Work instructions:
a. Please copy the food post from "This is such" to "Look at avacados!!!!", changing "Camp" to "Training".
b. List the foods the food post says have the same antioxidant activity as blueberries.

Text segment:
····················

Wednesday, August 23, 2006

foods that work!

 This is such great information and all about the foods we eat in our house! I ate so many avacados during my Badwater double and have to tell you it is my top race food!
 
Camp is going to be a blast this week, I wish you were all here with us
 
Lisa
 

 
Look at avacados!!!!
 
Blueberries
Free radicals cause cellular damage, accelerate aging and contribute to the development of diseases like cancer and Alzheimer’s. Along with eating a highly nutritious low calorie diet, maximizing your intake of foods rich in antioxidants is an excellent approach to anti-aging and disease prevention.  Blueberries are one food that is absolutely loaded with antioxidants. They protect against sun damage, support eye health, are high in fiber, low in naturally occurring sugars, and contain a potent dose of proanthocyanidins beneficial for skin, cognitive function and cardiovascular health. This same antioxidant activity is also present in pomegranate, pink grapefruit and tomatoes which makes them all the rage for cancer protection and heart health.

····················

Items extracted from a collection:
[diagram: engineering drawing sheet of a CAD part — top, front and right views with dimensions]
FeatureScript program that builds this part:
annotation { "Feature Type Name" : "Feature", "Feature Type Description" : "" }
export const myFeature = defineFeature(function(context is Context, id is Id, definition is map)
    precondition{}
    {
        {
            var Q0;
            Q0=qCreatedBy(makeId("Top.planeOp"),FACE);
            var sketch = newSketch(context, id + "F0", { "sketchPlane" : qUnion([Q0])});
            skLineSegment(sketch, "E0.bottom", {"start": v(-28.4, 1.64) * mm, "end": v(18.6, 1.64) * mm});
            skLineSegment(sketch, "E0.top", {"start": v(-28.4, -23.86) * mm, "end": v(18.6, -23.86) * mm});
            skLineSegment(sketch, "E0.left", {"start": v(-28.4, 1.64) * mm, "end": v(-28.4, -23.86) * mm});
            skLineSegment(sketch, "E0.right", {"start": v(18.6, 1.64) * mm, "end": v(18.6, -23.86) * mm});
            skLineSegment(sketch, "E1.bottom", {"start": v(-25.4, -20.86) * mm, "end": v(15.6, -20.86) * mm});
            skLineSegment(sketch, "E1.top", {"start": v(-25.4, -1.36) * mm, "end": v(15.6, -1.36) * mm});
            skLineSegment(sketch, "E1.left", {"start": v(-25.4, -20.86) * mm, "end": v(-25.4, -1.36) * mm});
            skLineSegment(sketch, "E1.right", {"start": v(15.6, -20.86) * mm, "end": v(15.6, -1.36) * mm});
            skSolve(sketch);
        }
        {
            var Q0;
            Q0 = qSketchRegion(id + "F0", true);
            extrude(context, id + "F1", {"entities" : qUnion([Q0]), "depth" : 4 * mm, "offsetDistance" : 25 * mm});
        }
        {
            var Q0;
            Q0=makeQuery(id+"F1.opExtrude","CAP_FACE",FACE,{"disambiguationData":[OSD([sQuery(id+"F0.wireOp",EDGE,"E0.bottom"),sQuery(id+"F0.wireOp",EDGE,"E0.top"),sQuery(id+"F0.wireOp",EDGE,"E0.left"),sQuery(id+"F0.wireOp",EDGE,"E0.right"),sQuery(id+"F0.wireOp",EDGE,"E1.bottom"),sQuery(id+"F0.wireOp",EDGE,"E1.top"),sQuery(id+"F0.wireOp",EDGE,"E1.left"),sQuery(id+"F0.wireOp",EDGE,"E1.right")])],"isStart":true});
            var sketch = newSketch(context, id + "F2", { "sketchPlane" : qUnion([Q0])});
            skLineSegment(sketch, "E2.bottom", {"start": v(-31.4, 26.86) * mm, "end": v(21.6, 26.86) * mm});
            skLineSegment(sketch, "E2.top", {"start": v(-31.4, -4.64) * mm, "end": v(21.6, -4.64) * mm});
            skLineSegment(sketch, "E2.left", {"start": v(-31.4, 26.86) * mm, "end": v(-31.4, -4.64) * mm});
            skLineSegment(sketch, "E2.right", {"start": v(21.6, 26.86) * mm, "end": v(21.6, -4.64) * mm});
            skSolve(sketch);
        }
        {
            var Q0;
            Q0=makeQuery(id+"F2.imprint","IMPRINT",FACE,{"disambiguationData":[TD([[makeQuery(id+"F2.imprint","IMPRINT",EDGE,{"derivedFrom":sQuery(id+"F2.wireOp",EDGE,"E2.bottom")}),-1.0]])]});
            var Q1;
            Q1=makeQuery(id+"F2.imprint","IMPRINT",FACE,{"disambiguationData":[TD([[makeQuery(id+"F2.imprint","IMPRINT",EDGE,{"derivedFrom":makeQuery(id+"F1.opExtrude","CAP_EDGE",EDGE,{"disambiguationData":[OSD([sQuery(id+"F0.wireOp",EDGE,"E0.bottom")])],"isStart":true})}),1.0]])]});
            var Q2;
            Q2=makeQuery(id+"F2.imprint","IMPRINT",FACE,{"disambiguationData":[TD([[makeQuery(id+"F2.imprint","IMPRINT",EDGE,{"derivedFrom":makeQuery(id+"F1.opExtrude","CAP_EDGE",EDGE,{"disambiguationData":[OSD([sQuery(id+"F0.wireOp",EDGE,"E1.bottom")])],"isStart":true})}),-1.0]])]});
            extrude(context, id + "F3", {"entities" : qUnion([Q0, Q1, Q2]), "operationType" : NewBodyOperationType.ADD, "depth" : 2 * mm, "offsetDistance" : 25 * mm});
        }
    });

····················

Answers for this exercise:
a.
This is such great information and all about the foods we eat in our house! I ate so many avacados during my Badwater double and have to tell you it is my top race food!
 
Training is going to be a blast this week, I wish you were all here with us
 
Lisa
 

 
Look at avacados!!!!

b. Pomegranate, pink grapefruit, tomatoes